At the same time, the photobook begins to make its presence known as an ideal format when it comes to the options artists have at their disposal. It is a curious medium that is tricky to manifest in a valid fashion, located between the materiality of the images placed on the page and the immateriality of the images between the images – an intrinsic logic of things that is intuited but never deciphered till the end. At the edge of Internet 3.0, the photobook appears as a seductive alternative to the way in which speculated images act. In ON PHOTOGRAPHY… and few other things, Crăița Niga presents her project Rubicon and its “appendix” Bad Luck. She wrote to me that a photobook can be about “what you think you see, not what you really see,” where “only the author can know what they wanted to show.” She explains to me how there is “an entire mechanism that establishes its own rules, because from a certain point on, nobody has any control over the object.” Therefore, by negotiating her narratives in the sequential process, they reveal complete images that we cannot deal with in a pragmatic manner, images that, reproduced in ideal parameters, have the capacity to overcome the problem of the natural (given the reasoning of “anything which is possible is by definition also natural,” taken from the debate between Slavoj Žižek and Yuval Noah Harari, Should We Trust Nature More than Ourselves?, 2022).

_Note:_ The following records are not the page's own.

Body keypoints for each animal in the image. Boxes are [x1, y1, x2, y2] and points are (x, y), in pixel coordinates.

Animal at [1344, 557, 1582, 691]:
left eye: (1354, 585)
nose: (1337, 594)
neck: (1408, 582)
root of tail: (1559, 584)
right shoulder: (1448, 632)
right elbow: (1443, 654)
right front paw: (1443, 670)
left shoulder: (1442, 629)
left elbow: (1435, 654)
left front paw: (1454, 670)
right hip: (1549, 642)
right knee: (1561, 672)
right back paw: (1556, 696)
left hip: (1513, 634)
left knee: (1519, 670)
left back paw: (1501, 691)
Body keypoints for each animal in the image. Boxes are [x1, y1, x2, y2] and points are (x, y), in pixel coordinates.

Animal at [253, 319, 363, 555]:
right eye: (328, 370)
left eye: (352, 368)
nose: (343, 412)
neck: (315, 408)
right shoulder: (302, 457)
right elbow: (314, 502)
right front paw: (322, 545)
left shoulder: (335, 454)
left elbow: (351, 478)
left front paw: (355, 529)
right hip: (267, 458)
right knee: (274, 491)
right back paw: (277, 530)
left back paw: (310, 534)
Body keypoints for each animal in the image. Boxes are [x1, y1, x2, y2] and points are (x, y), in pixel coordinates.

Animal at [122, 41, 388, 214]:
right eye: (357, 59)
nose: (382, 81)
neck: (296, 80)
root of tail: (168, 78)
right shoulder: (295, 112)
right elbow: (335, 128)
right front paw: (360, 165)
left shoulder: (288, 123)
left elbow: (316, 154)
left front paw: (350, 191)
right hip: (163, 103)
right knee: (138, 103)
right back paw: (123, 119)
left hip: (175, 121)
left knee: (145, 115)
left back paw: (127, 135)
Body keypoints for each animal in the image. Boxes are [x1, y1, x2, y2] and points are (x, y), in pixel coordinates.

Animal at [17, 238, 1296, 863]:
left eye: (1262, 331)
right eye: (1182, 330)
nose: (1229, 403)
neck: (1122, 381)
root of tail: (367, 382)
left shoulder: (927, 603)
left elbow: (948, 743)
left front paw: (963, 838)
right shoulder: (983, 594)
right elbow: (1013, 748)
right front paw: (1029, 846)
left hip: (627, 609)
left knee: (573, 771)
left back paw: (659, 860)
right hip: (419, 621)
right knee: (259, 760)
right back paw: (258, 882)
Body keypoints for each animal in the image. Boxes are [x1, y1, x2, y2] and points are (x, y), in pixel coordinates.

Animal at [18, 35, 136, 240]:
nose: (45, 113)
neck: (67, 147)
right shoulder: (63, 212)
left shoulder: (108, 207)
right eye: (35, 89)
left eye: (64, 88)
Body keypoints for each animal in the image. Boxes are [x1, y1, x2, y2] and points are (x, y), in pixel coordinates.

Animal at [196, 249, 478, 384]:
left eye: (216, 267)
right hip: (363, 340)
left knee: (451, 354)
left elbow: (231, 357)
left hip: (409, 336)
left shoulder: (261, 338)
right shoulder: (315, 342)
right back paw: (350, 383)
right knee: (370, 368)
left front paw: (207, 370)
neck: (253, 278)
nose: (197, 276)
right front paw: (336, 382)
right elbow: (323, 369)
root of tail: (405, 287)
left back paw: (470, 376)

I agree with Crăița when she says that “In Romania, there is a lack of freedom when it comes to medium,” how “a [photography] book is still seen as something rigid that has to ‘turn out well.’” Still, it seems that the great(er) number of artists who use the format understand that “a photobook is no longer about form and perhaps not even about content.”

The way in which an art project is formulated and manifested speaks first and foremost about human limits. However, we find ourselves at the edge of a historical development that has until now defined art in various ways, but every time in connection to how it is perceived or how it can communicate things to people. And even though there is no popular trend stating that art can have profound stakes separate from the human species, the emergence of new media and technologies has facilitated a precedent for what could happen in a not so distant future – a final fracture of the current meaning of art towards what Ion Dumitrescu, in his book PRE, calls “a state, an incipient, unstable moment, a protracted genesis that can return, not necessarily cyclical or linear. A disposition, a mental ecology, an affective ambiance that precedes the stabilization of structures and the regulation of flows.” But it is not just new media that have played this role of reconsidering art in a broader sense. In the collective volume Speculative Aesthetics, Tom Trevatt talks about “an unpublished fragment of Robert Smithson’s writings on Donald Judd from the late 1960s,” where Smithson states that for him “art was not to be interesting, which always presupposed a human addressee, preserving the personal, anthropocentric sense of authority, but to be ‘a cosmos’, addressed to the universe rather than only the human.” We encounter copy-pasted promises of the speculative future, compilations of fragments of internet culture in post-photographic projects, in the works of Andrei Predescu (flux horizon, 2022 & Black T-Shirt, 2021), Emanuel Ștefan (final fantasy, 2022), or Toma Ștefănescu (Entropy, 2022). By engaging as-yet-unarticulated hybrids that float in an unseen layer of multiple technological temporalities, these artists manage to partially trace the outlines of the incipient points of action for a possible future alternative art network in Romania.

Today, photography enjoys an extensive visibility on the Romanian art scene; if until not long ago it functioned as a secondary medium, it now seems to benefit from new attitudes among young artists. And even though it never required a fundamental resurrection, the various projects that tackle the photographic image situate its manifestations among the positive norms of contemporaneity.